Search code examples
tensorflowpytorchclassificationmultilabel-classification

Loss function for Multi-Label Classification of multiple labels and sparse outcomes


Consider the Multi-Label Classification with ANN where the targeted labels were of the form

[0,0,0,0,0,1,0,1,0,0,0,1]
[0,0,0,1,0,0,0,0,0,0,0,0]
...

There were N labels each of True(1) or False(0) represented in a N length vector.

I encountered the issue with the loss function when training this network. Because, since the length of the vector N large compare to the number of the True values(the Multi-Labels are "sparse"), the ANN network can just constantly output vectors of 0s [0,0,0,0,0,0,0,0,0,0,0,0] and still achieve over 90% accuracy, since most of the labels are correctly predicted as 0.

I tried Binary Cross-Entropy (BCE) and Categorical Cross-Entropy (CCE) in pytorch and tensorflow, but did not get any improvements.

I thought about to write something myself to increase the weight over the True(1) values, but I suspect that would just flip the results and make everything to be [1,1,1,1,1,1,1,1,1,1,1,1]?

What's the appropriate loss function for Multi-Label Classification of multiple labels and sparse outcomes? (Example in pytorch and tensorflow)

A related post could be found almost 10 years ago: Multilabel image classification with sparse labels in TensorFlow?


Solution

  • thought about to write something myself to increase the weight over the True(1) values, but I suspect that would just flip the results and make everything to be [1,1,1,1,1,1,1,1,1,1,1,1]?

    No, it wouldn't. Largest contributor of the loss are 0 values if the vector is really sparse. Neural network will be biased to output 0 as it is way more common

    What's the appropriate loss function for Multi-Label Classification of multiple labels and sparse outcomes?

    For pytorch BCEWithLogitsLoss (in case your network outputs logits [output of the last layer without sigmoid applied], otherwise BCELoss)
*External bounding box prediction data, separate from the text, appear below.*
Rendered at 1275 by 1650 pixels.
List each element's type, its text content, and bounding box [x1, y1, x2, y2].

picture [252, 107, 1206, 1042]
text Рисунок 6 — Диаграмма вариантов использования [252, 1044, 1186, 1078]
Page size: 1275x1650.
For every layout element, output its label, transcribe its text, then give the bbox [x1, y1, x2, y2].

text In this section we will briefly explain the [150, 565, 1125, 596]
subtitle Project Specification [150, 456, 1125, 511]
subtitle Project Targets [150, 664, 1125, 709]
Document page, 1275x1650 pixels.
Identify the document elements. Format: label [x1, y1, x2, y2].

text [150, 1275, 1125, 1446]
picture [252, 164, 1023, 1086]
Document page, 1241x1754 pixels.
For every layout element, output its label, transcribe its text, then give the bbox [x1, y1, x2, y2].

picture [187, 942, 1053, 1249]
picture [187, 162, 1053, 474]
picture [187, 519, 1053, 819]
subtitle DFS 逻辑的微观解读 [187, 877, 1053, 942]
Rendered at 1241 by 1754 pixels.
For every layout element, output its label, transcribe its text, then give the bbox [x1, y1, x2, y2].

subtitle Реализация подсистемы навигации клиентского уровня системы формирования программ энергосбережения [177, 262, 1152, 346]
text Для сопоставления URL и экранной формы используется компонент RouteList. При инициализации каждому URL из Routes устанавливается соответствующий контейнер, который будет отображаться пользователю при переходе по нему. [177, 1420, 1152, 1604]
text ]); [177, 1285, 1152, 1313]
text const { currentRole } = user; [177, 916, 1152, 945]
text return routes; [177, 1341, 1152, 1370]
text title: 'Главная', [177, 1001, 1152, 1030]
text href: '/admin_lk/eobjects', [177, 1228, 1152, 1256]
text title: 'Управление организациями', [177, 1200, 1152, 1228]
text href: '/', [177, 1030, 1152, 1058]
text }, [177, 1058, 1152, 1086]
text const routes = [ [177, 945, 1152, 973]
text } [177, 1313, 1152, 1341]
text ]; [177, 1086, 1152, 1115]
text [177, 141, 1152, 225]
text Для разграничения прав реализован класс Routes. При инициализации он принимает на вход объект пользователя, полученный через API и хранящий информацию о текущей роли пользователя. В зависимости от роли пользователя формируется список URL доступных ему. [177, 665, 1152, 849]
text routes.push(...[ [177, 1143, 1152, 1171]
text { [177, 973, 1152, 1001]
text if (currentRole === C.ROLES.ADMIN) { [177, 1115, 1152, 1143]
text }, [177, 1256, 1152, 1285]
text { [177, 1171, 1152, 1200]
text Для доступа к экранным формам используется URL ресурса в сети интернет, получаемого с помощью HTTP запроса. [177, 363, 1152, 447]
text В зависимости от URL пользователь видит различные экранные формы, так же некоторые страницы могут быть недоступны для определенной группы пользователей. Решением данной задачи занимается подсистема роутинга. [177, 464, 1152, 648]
    An example implementation could be:

    import typing
    import torch
    
    
    class WeightBCEWithLogitsLoss(torch.nn.Module):
        def __init__(
            self,
            weight: float,
            reduction: typing.Callable[[torch.Tensor], torch.Tensor] | None = None,
        ):
            super().__init__()
            self.weight = weight
            if reduction is None:
                reduction = torch.mean
            self.reduction = reduction
    
        def forward(self, input: torch.Tensor, target: torch.Tensor) -> torch.Tensor:
            loss_matrix = torch.nn.functional.binary_cross_entropy_with_logits(
                input,
                target,
                reduction="none",
            )
            loss_matrix[target] *= self.weight
            return self.reduction(loss_matrix)
    

    and usage:

    # 7x more focus on the `training` positive samples
    criterion = WeightBCEWithLogitsLoss(weight=7.)